Denied claims involve more than just time-consuming rework because they also mean that reimbursement will be delayed or lost entirely, and it also represents an additional burden on your resources. You might not think there’s much financial impact to your practice when one claim is denied, but if you have a number of claims denied in any given month, the cumulative effect of all those denials can be extremely significant. It might be worth your while to sit down and actually calculate what the cost of denied claims is to your practice. If you have any more than just a few of these in a month, there is no question that claim denials are costing your medical practice too much money and too much time.

The cost of denied claims

There are two aspects involved with denied claims, the first being revenue which is either lost or delayed, and the second being the cost involved with reworking the claim. When it’s necessary to rework a claim that has been denied, the average cost today is approximately $118 on every single claim. This means that at the very least, reworking denied claims will reduce your profitability, and it will also be a burden on your efficiency, because it requires your personnel to be bogged down with reworks when they could be spending their time more productively.

It is known that approximately 65% of all denied claims can be recovered through efficient reworking. However, some practices don’t even bother with reworking and simply allow denied claims to be written off. You might be surprised to learn that somewhere between 50% and 65% of all claim denials do not get reworked, and fall into the written-off category. This can be a very significant amount of profit which is lost, and if this goes on for a prolonged period of time, it will definitely be eating away at your overall profitability.

All those claims which are reworked require additional expense and effort, and that will always lead to delays for reimbursement, assuming that eventually your practice does get reimbursed for them. You can calculate exactly how much money you’re losing through denied claims by multiplying the number of claim denials you receive each month by the average dollar value of an individual claim. Then you would have to subtract out those denied claims which you are eventually reimbursed for, and you would have an accurate figure about what denied claims are actually costing your medical practice.

Why claims are denied

There are four basic reasons why claims are denied by insurance carriers, and if you can avoid these situations, you will definitely have far fewer claim denials. Approximately 25% of all denied claims are because of utilization, which means that the claim is missing a pre-authorization code, or it has used one which expired. A close second behind utilization issues are those related to coverage, and these account for about 21% of all denied claims.

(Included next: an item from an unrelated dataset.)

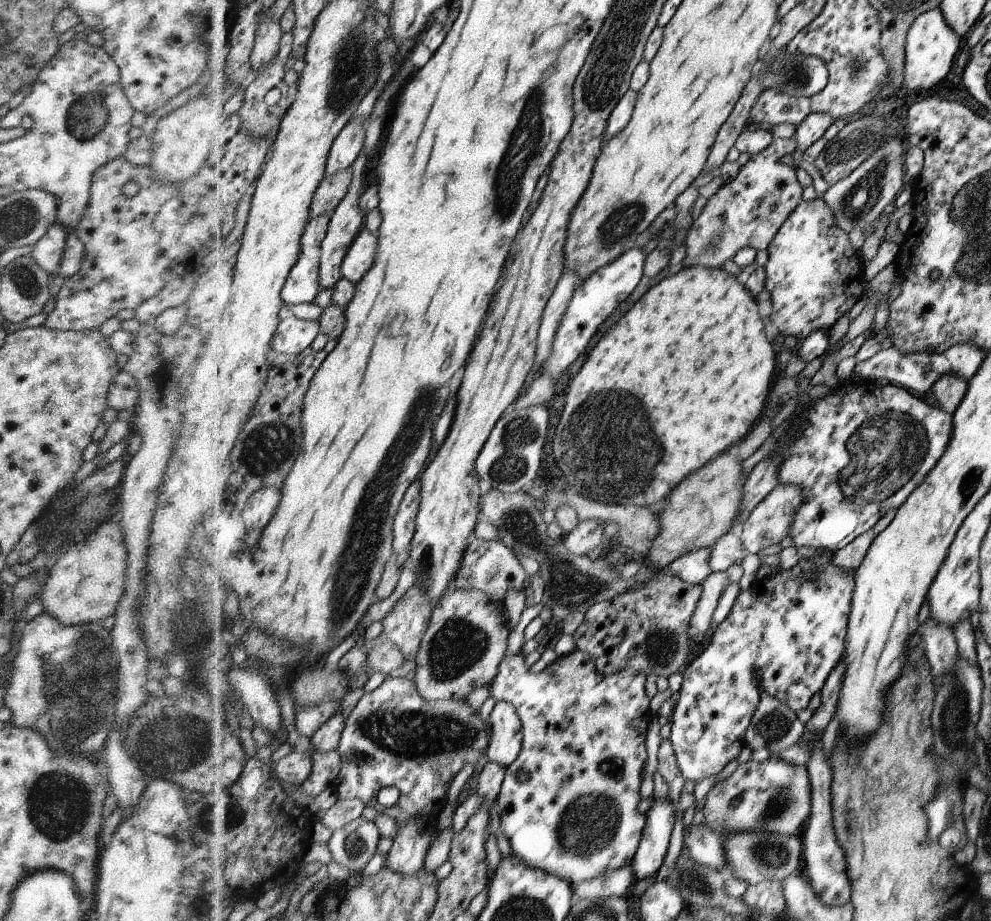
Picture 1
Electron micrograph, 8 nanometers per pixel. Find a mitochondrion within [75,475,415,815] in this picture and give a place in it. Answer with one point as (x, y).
(162, 743)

In this category, mistakes include non-covered services which are deemed medically unnecessary by the carrier, or which may not be covered under the patient’s insurance policy. There are other coverage issues related to eligibility restrictions or documentation and verification issues. The next biggest category of denied claims, at 15%, are those which have incomplete information on the claim. Missing information usually involves billing or coding errors, missing insurance carrier info, or incomplete patient information.

It happens fairly often that either incomplete or inaccurate demographics are provided on a claim, and that also causes a denial. The final category of claim denials, also at 15%, are coding errors. These generally involve mistakes with the usage of CPT or ICD–10 codes, or in the modifiers or crosswalks used in coding. It’s also possible that an insurance carrier will deny claims which have been bundled together, and should have been reported separately. 

To avoid exposing yourself to the possibility of claim denials, you can take some steps that will ensure accuracy on your claims. Verify patient eligibility regularly, and ask about any changes in their coverage or in their personal information. Make sure your coding staff is well trained and has a thorough understanding of billing codes and insurance requirements. It would also be worth your while to use medical claims software which performs scrubbing and editing on your claims, before you send them out to an insurance carrier for reimbursement.

While you will likely get paid on your denied claims, time is money. Ensuring billing staff are efficient and revenue is consistent will largely be determined by the quality of the front end processes for scheduling, demographics, authorization and coding.